Codebook-Injected Dialogue Segmentation for Multi-Utterance Constructs Annotation: LLM-Assisted and Gold-Label-Free Evaluation¶

Conference: ACL 2026
arXiv: 2601.12061
Code: https://github.com/National-Tutoring-Observatory/codebook-injected-segmentation (Yes)
Area: Dialogue Segmentation / Educational Dialogue Annotation
Keywords: dialogue act annotation, codebook-injected segmentation, LLM annotation, gold-free evaluation, educational dialogue

TL;DR¶

The paper reformulates dialogue act annotation as a two-step "segment-then-label" problem. It proposes two approaches: codebook-injected LLM segmentation (System 1) and Dial-Start with DA-aware retrieval augmentation (System 2). It further introduces three categories of evaluation metrics that do not require gold boundaries (within-segment consistency, adjacent segment divergence, and human-AI distribution alignment). Experiments on TalkMoves and CLASS-annotated educational dialogues demonstrate that DA-aware prompting enables LLMs to produce more homogeneous segments, though coherence-based baselines and LLMs excel in different evaluation dimensions with no single optimal solution.

Background & Motivation¶

Background: Dialogue Act (DA) annotation typically defaults to labels applied to a single utterance or turn, using inter-annotator agreement (IRR) as a quality metric. Early segmentation work followed vocabulary-cohesion methods like TextTiling, C99, and LCseg, while recent research has shifted toward contrastive learning (Dial-Start) and LLM prompting.

Limitations of Prior Work: In educational dialogues, "pedagogical moves" naturally span multiple utterances—for instance, a teacher's explanation may be interspersed with short student responses like "mhm" or "why." Annotators often disagree on boundaries (e.g., whether this constitutes one continuous explanation), even when they agree on the underlying label. Enforcing utterance-level annotation and measuring IRR misinterprets these boundary variances as conceptual disagreements, inflating disagreement and masking actual span-level alignment.
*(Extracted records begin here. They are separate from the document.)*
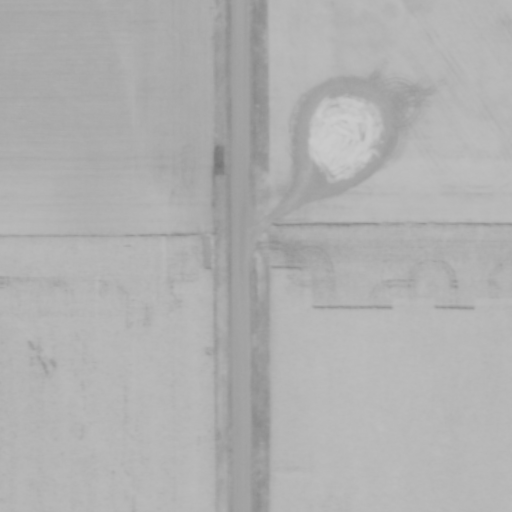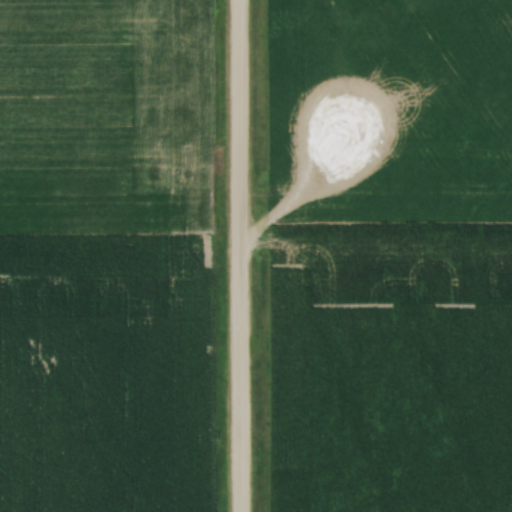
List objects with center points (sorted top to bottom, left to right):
road: (240, 256)
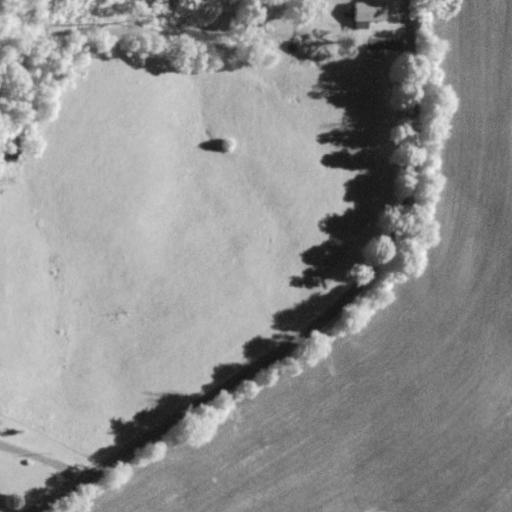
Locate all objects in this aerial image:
building: (367, 11)
road: (390, 318)
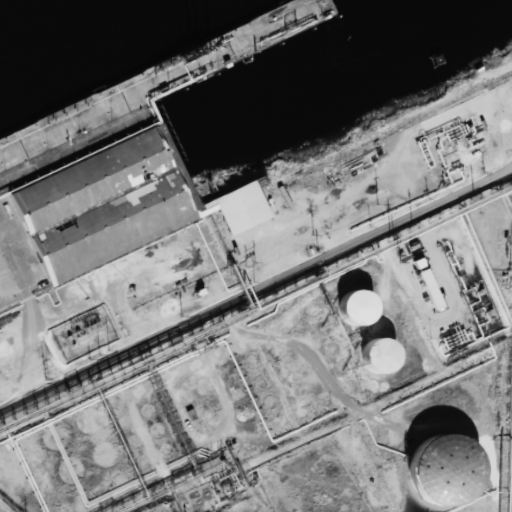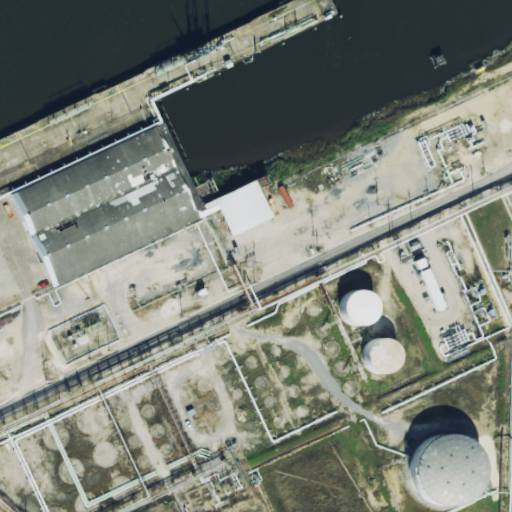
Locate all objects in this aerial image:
building: (103, 206)
building: (239, 208)
building: (237, 210)
building: (86, 221)
road: (255, 296)
building: (433, 302)
building: (354, 308)
storage tank: (358, 313)
building: (358, 313)
storage tank: (381, 361)
building: (381, 361)
building: (443, 470)
storage tank: (444, 475)
building: (444, 475)
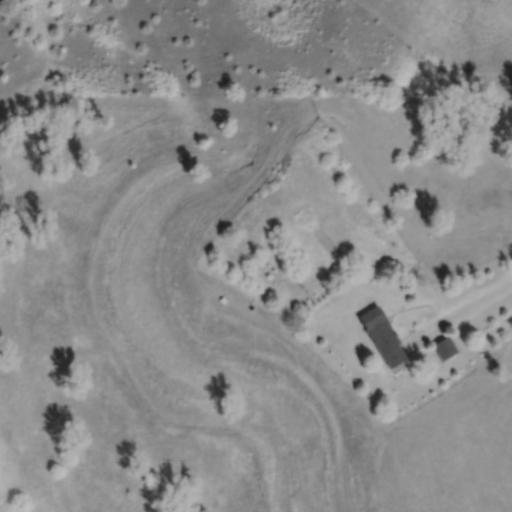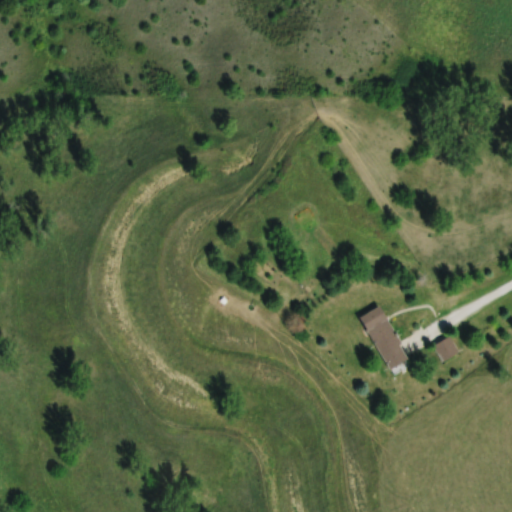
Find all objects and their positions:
road: (460, 311)
building: (384, 337)
building: (447, 349)
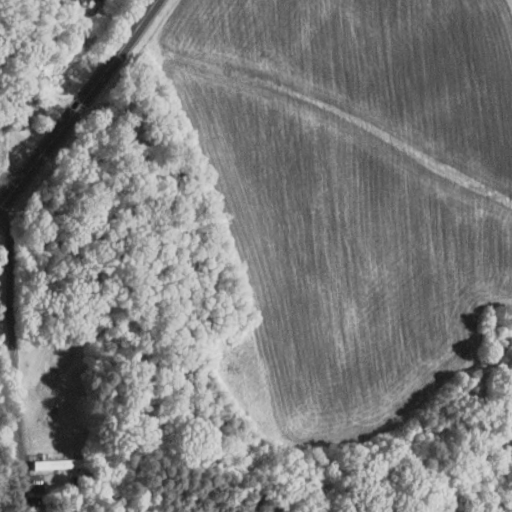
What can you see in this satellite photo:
road: (80, 105)
road: (16, 354)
Key Challenge: The unit-of-analysis problem—"what the label is" and "where the label begins/ends" are independent dimensions. Prevailing pipelines couple them at the utterance level, creating artificial disagreement. Furthermore, the educational domain lacks gold segment annotations due to high costs and inherent ambiguity, rendering classic boundary metrics like \(P_k\) or WindowDiff inapplicable.

Goal: (1) Isolate segmentation as a first-order design task; (2) explicitly inject the codebook (DA definitions) into the segmentation stage to align boundary decisions with downstream labeling; (3) establish a set of comparable distribution-based evaluation metrics in the absence of gold segments.

Key Insight: The authors treat both LLMs and coherence-based methods as candidate segmenters, with the primary manipulation being whether the segmenter has access to the codebook (DA-aware vs. text-only) in a \(2 \times 2\) controlled experiment. Meanwhile, utterance-level labels from both humans and GPT-5 are used to calculate "human-AI distributional agreement" as an evaluation metric.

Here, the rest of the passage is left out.